Anyway, the point I wanted to make is not that the familiar externalist problems arise if one accepts causal conditions in the individuation of mental states. If my reasoning was correct, the externalism we get is unfamiliar and bizarre: the content of my water-thoughts depends not only on what occupies the water-role in my surroundings (that's familiar) but just as much on what happens in any far away galaxy. Likewise for the phenomenal quality of my pain experiences. That should sound wrong even to a die-hard externalist. So there must be a fault in my reasoning. The question is where.

# on 15 June 2004, 15:34

sorry, mea culpa.

# on 21 June 2004, 16:51

you're either conflating different forms of possibility or you're begging the question. if we're restricting the domain of possible worlds to those that are nomologically possible, then there will be no possible world in which the physical laws are drastically different (or perhaps even different at all).

if we don't place such a restriction on W, then scientific essentialists will argue that modal intuitions about mental properties differing across possible worlds, even when realized by identical physical properties, are mistaken or at least mistakenly reported.

if being in pain=having firing c-fibers, then necessarily being in pain=having firing c-fibers. it doesn't matter what possible world we're talking about and how drastically different the physical laws are. we will always be in the same mental state as our possible world counterparts. of course, having firing c-fibers is a poor example of a physical property which might be essential to being in pain, but *surely* there's a first-order physical property common to all pain realizers that's essential to being in pain. if so, then it's not possible that i could be in pain in the actual world while my counterpart not be in a physical world with different physical laws.

# on 23 June 2004, 10:18

have you read John Hawthorne's paper on why Humeans are out of their minds? Its kinda related to what you worry about here..

# on 26 June 2004, 10:59

Rich: thanks, I'll have a look at the Hawthorne paper. The problem is more obvious for Humeans about laws, but I think it applies to other accounts as well. E.g. there are many different necessitation relations between universals compatible with what goes on in our galaxy, and I assume there is no direct way to find out the actual necessitation relations.

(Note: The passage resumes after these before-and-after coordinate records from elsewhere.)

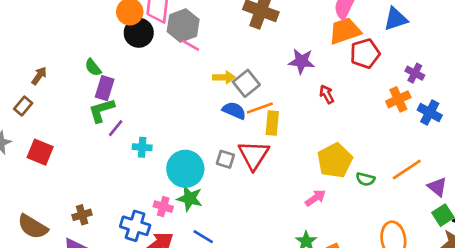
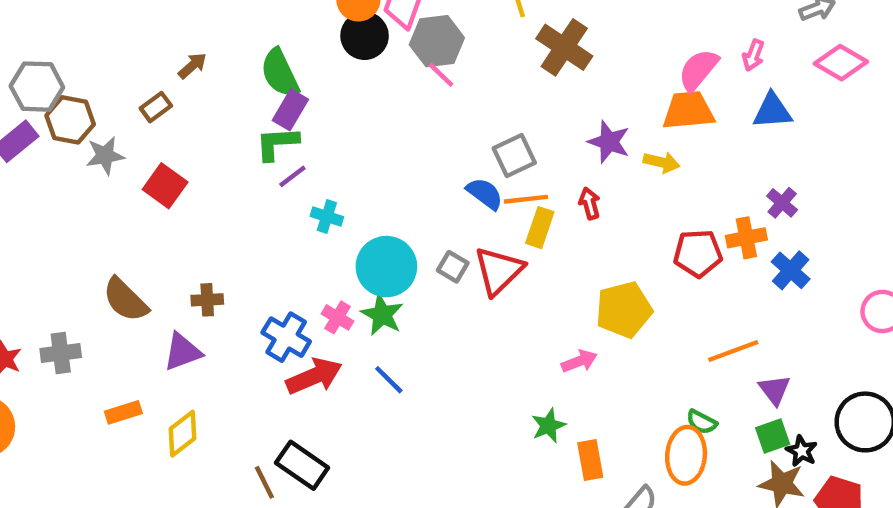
red pentagon: (365, 54) -> (698, 253), moved
green semicircle: (93, 67) -> (280, 73), size x1.6
yellow arrow: (224, 77) -> (662, 162), moved
red arrow: (327, 94) -> (590, 203), moved
green semicircle: (365, 179) -> (702, 422), moved

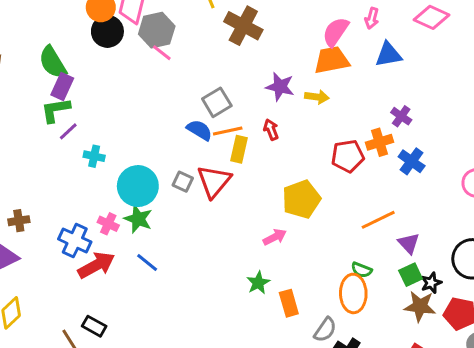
black star: (802, 451) -> (431, 283), turned 30
black rectangle: (302, 465) -> (94, 326), size x0.7

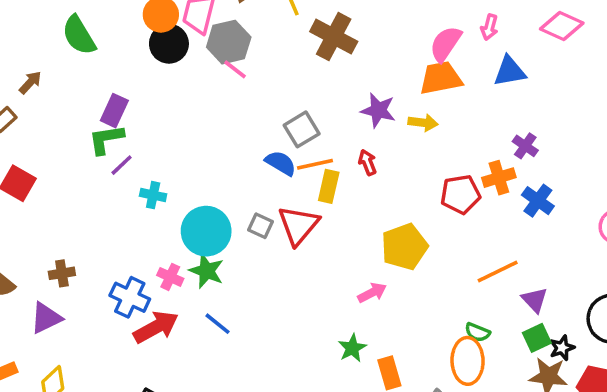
green semicircle: (53, 62) -> (79, 35), moved

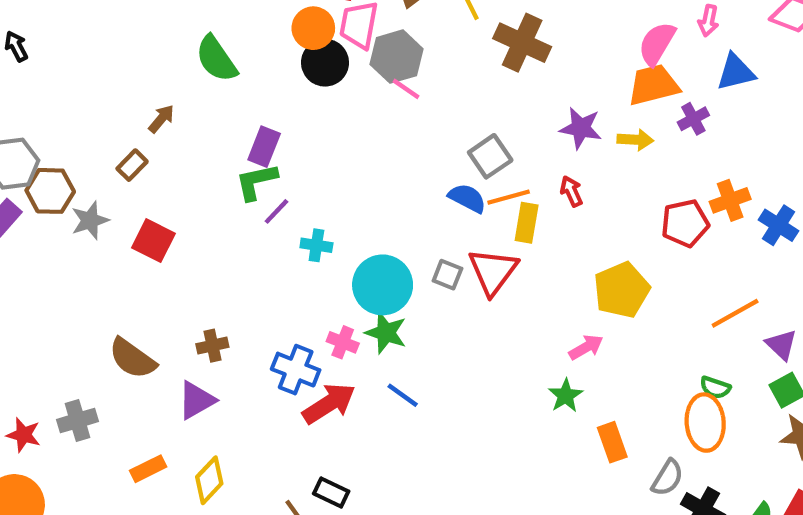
purple cross: (525, 146) -> (693, 119), moved, turned 30
green star: (352, 348) -> (566, 396), moved

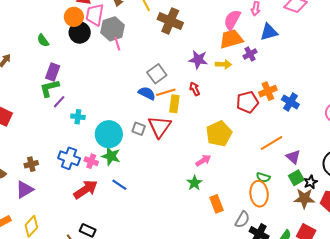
green semicircle: (216, 59) -> (43, 40), moved, size x0.6
pink line: (406, 89) -> (117, 44), turned 40
blue cross: (296, 370) -> (69, 158), moved

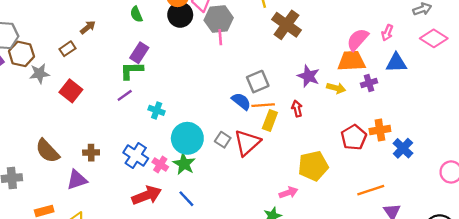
purple line: (59, 102) -> (125, 95), moved
red pentagon: (247, 102) -> (354, 137), turned -30

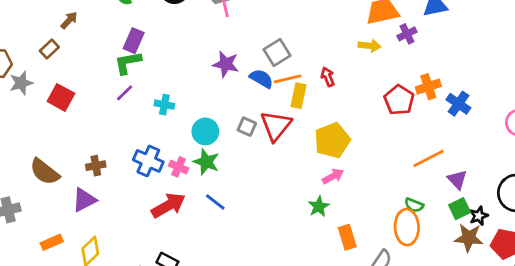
purple star: (309, 76) -> (226, 64), moved
cyan circle: (187, 138) -> (205, 131), size x0.7
yellow pentagon: (313, 166) -> (332, 140), moved

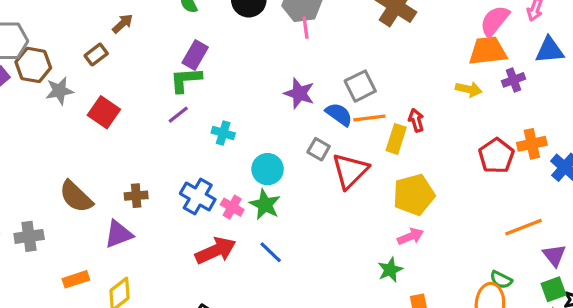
yellow rectangle: (298, 96) -> (396, 139), moved
gray square: (247, 127) -> (319, 149), moved

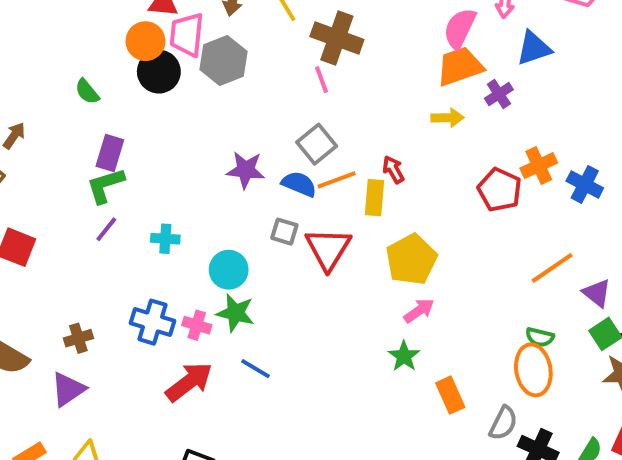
pink line: (306, 28) -> (322, 80), moved

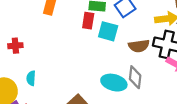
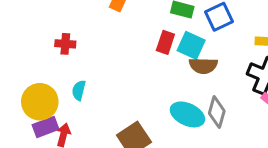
red rectangle: (88, 21) -> (165, 42), moved
brown semicircle: (139, 46) -> (203, 66), moved

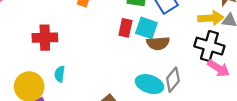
red cross: (65, 44) -> (45, 38), size x1.5
gray diamond: (217, 112) -> (173, 80), turned 30

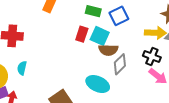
black cross: (209, 46) -> (152, 57), size x0.7
gray diamond: (173, 80) -> (120, 64), moved

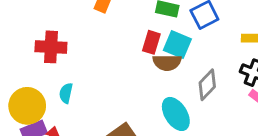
brown semicircle: (108, 50) -> (167, 63), moved
cyan ellipse: (98, 84) -> (176, 114), turned 35

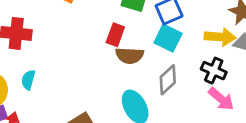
cyan square: (177, 45) -> (168, 38), moved

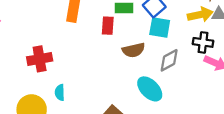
red rectangle: (115, 35) -> (108, 26), moved
gray diamond: (168, 80) -> (169, 60), turned 30

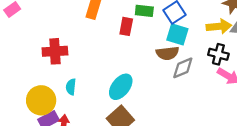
brown semicircle: (134, 50) -> (167, 53), moved
cyan ellipse: (150, 89) -> (121, 87), moved, turned 76

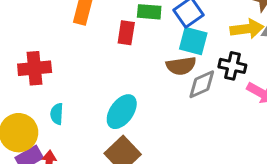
black cross: (218, 54) -> (232, 66), moved

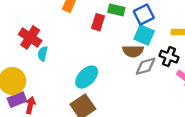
red cross: (35, 68) -> (30, 37), turned 30
cyan semicircle: (57, 114) -> (43, 54), moved

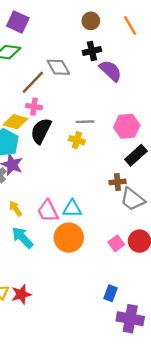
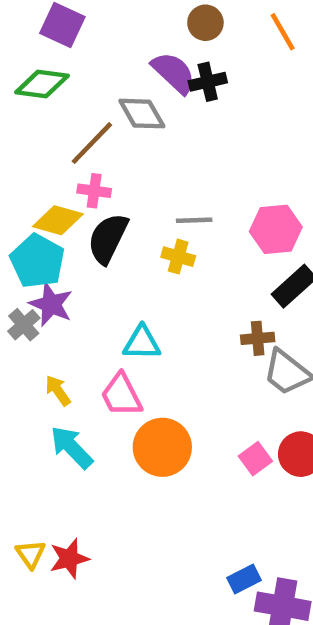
purple semicircle: (110, 71) -> (174, 73), moved
cyan triangle: (72, 209) -> (142, 343), moved
blue rectangle: (110, 293) -> (244, 579), moved, turned 42

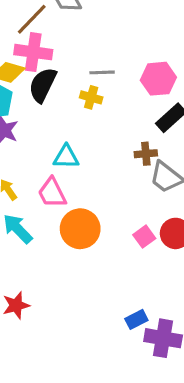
pink cross: (94, 191) -> (33, 52), size x1.6

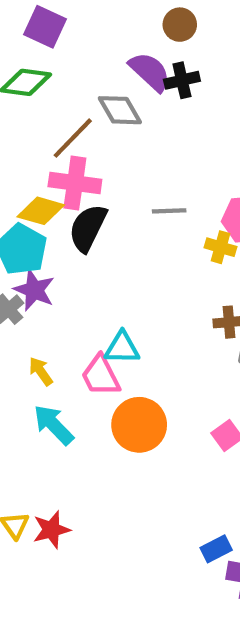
yellow cross: (91, 97) -> (220, 247), moved
cyan triangle: (66, 157) -> (122, 348), moved

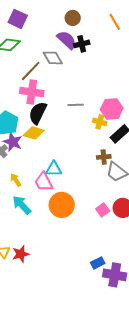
brown circle: (180, 25) -> (73, 18), moved
yellow diamond: (41, 211) -> (34, 133), moved

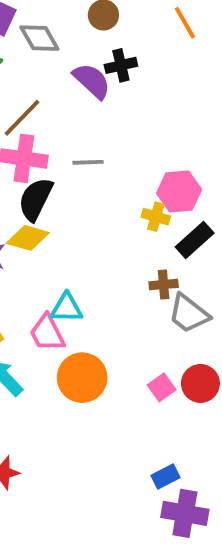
purple semicircle: (67, 40) -> (92, 81), moved
gray diamond: (53, 58) -> (39, 38), moved
gray line: (76, 105) -> (88, 162), moved
blue rectangle: (98, 263) -> (166, 477), moved

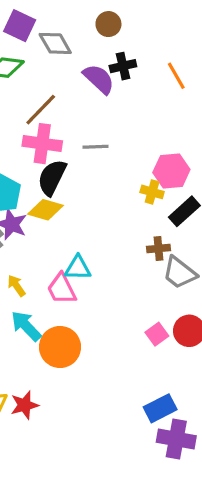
orange line: (185, 23) -> (176, 76), moved
orange circle: (82, 378) -> (60, 347), moved
blue rectangle: (166, 477) -> (160, 408), size x1.4

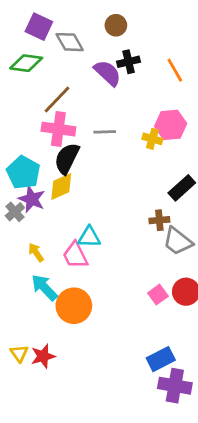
pink hexagon: (171, 171) -> (171, 125), moved
yellow cross: (152, 192) -> (152, 139), moved
yellow diamond: (45, 210) -> (61, 187), turned -40

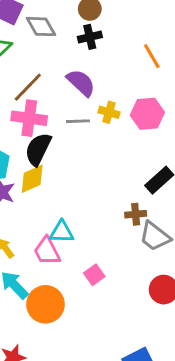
black cross: (129, 62) -> (90, 37), moved
purple semicircle: (107, 73) -> (81, 83), moved
yellow cross: (152, 139) -> (109, 112), moved
pink square: (158, 295) -> (94, 275), moved

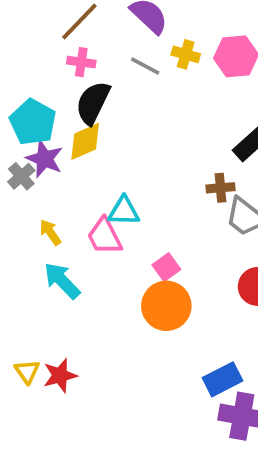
pink cross: (29, 118) -> (81, 62), size x0.6
gray line: (78, 121) -> (145, 66), turned 30
orange circle: (45, 304) -> (166, 306), moved

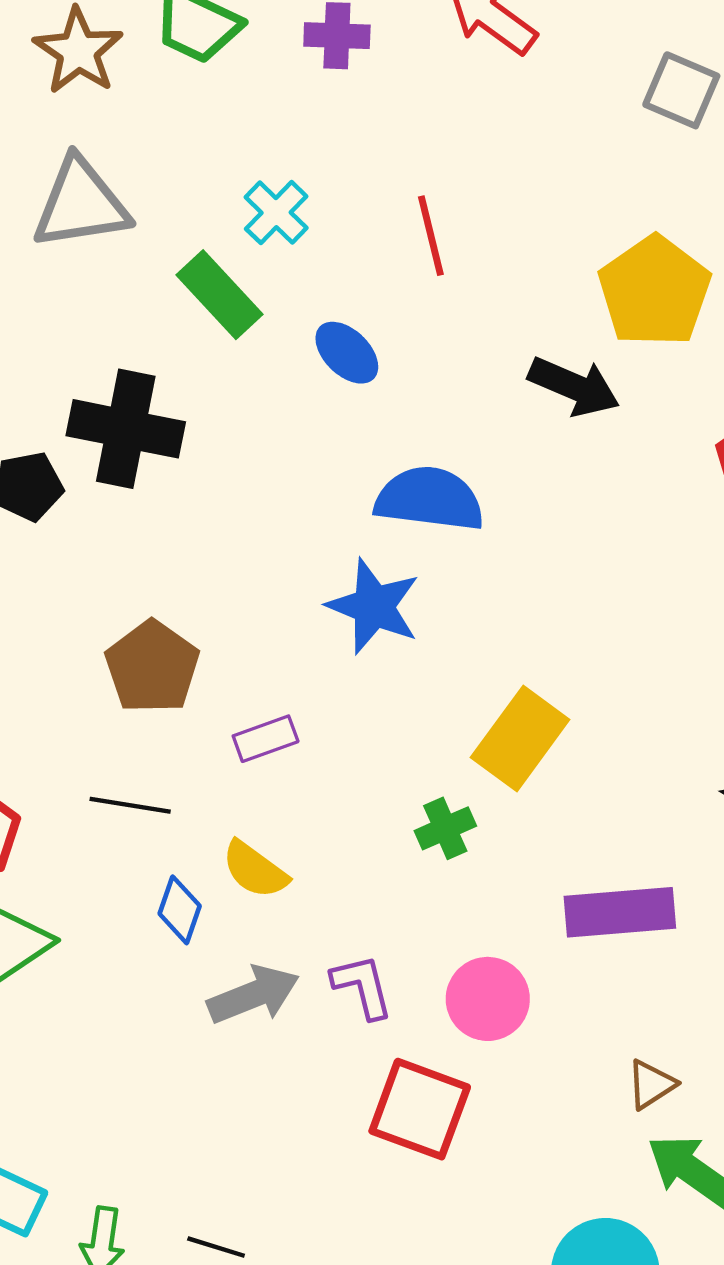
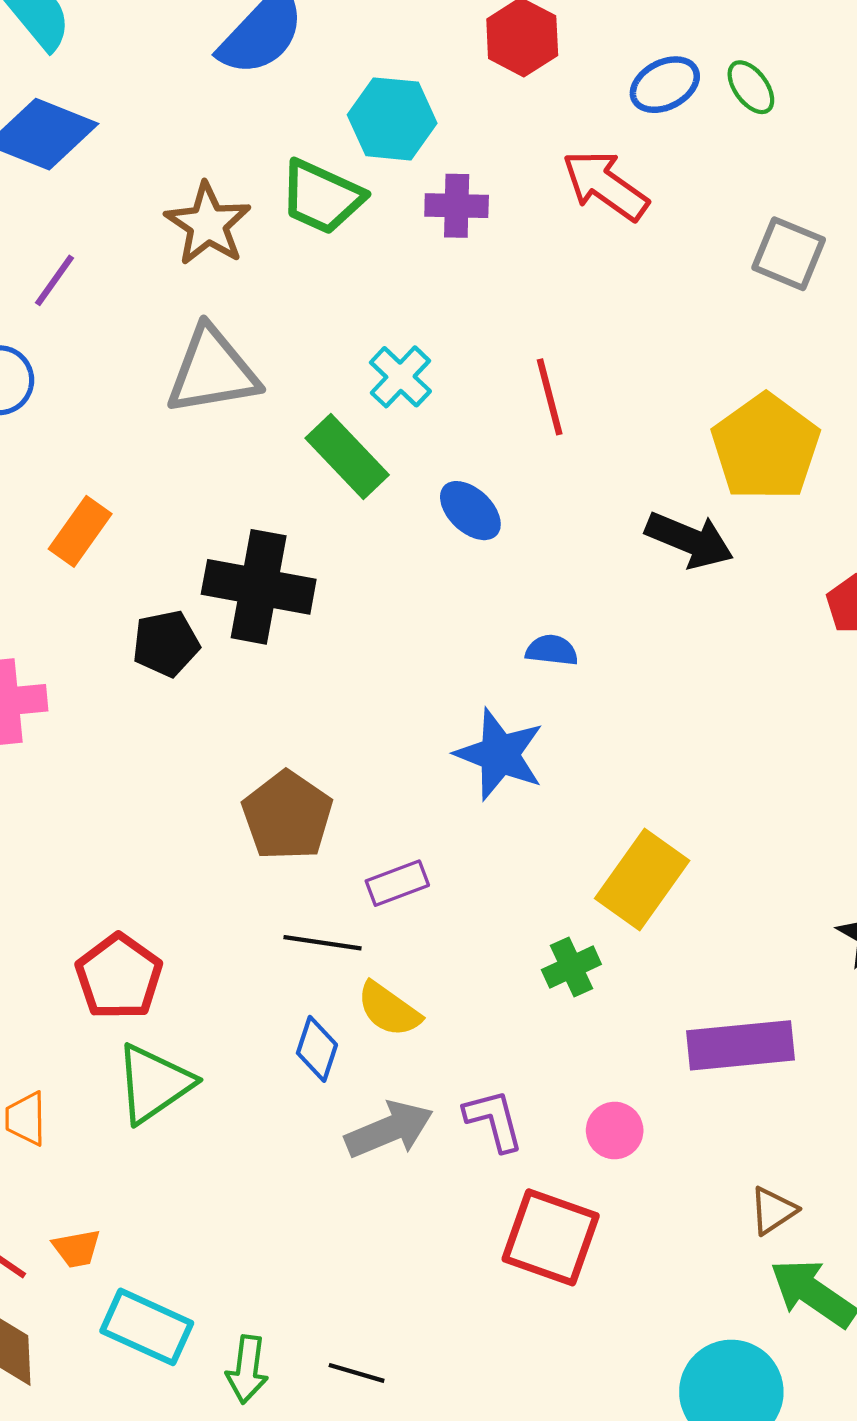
blue semicircle: (429, 499) -> (552, 650), size x0.5
black line: (130, 805) -> (322, 943), moved
pink circle: (488, 999) -> (615, 1131), size x0.7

muxol: yes, if the individuation of mental states is a matter of intrinsic physical nature the problem doesn't arise (even though a similar one probably arises if we consider world 2 as actual). However, I find that very implausible. It implies that it's impossible for beings with a very non-human body to have desires, beliefs, perceptions, or pains.

# on 27 June 2004, 19:36

wo, is it really all that implausible though? what we consider as desires, beliefs, and pains are probably terms ranging over a broad category of species-specific mental states realized by very similar neurophysiological systems.

what constitutes a very non-human neurophysiological system? surely even a rat and human have very comparable neurophysiological systems.

# on 28 June 2004, 19:07

Yes, John Hawthorne's argument is somewhat similar to my worries. But I took it for granted that if certain causal roles are essential to a mental state then being in that state is not an intrinsic property. Apparently, on Hawthorne's view the causal relations that enter into the role all relate the mental state to other intrinsic states of the subject, but never to external things. This is a rather odd position, as Brian Weatherson has pointed out.

So I took it for granted that mental states are not completely intrinsic to their subjects. I don't find that all too implausible. What I find implausible is that my mental states are not intrinsic to our galaxy.

In his reply to Hawthorne, Brian incidentally suggests an answer to my worry: Causal properties might not depend on universal laws but only on "local laws", lawlike regularities obtaining in the relevant region of the universe. I guess the solution must look somehow like this, but I wonder how that solution looks like in more detail: Surely the regions that matter for causal properties can't be arbitrarily small (or large, for that matter).